That suggestion struck Harnash as intensely comical, as it well might, but he hastened to add diplomatically:

"I couldn't wish a better man if there were going to be any wedding, but-"

"Do you love a married woman?" asked Woywod, going directly to the point.

"Not exactly."

"What d'ye mean?"

"I'll explain if you'll only give me a chance," answered Harnash, and in as few words as possible he put the sailor in possession of the facts.

"So you want to get rid of the man, do you?" he asked, when the story had been told.

"Yes. I don't want him harmed. I just want him out of the way."

"And you think that I-"

"If you can't help me I don't know who can."

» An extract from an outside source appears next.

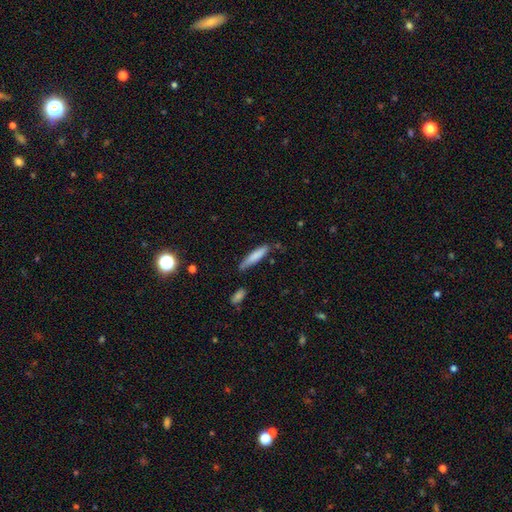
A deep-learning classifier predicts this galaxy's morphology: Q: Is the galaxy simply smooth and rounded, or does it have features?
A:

"Look here, George," said Woywod, earnestly. "Is this square an' above board? Are you givin' me the truth?"

"I am."

"An' the gal loves you an' you love her an' she don't love this other chap which she wants to git out of marryin' him?"

"Right."

"Then it's easy."

"I thought you'd find a way."

"It don't take much schemin' for that. Just p'int him out to me an' git him down on the river front some dark night where I can git a hold of him, with a few drinks in him, an' that'll be all there is to it. You won't hear from him until the Susquehanna gits to Vladivostok, an' mebbe not then."

"I don't want any harm to come to him."

"In course not. I'll use him jest as gentle as I do any man on the ship."

"And he must never know that I-"

"He won't know nothin'. When a man gits drunk enough he can't tell what happens. You might tell yer lady friend that this is a little weddin' present I'm makin' to my oldest an' best friend, that is, if you git spliced afore I gits back from Vladivostok."

"I'll surely let her know your part of the transaction. When does the Susquehanna sail?"

"Thursday morning. Tide turns at two o'clock. We'll git out about four."

"You don't touch anywhere?"

"Not a place unless we're druv to it by bad weather or some accident. But if we do git hold of a cable I'll see that he stays safe aboard, in case, which ain't likely, we're obliged to drop anchor in any civilized port."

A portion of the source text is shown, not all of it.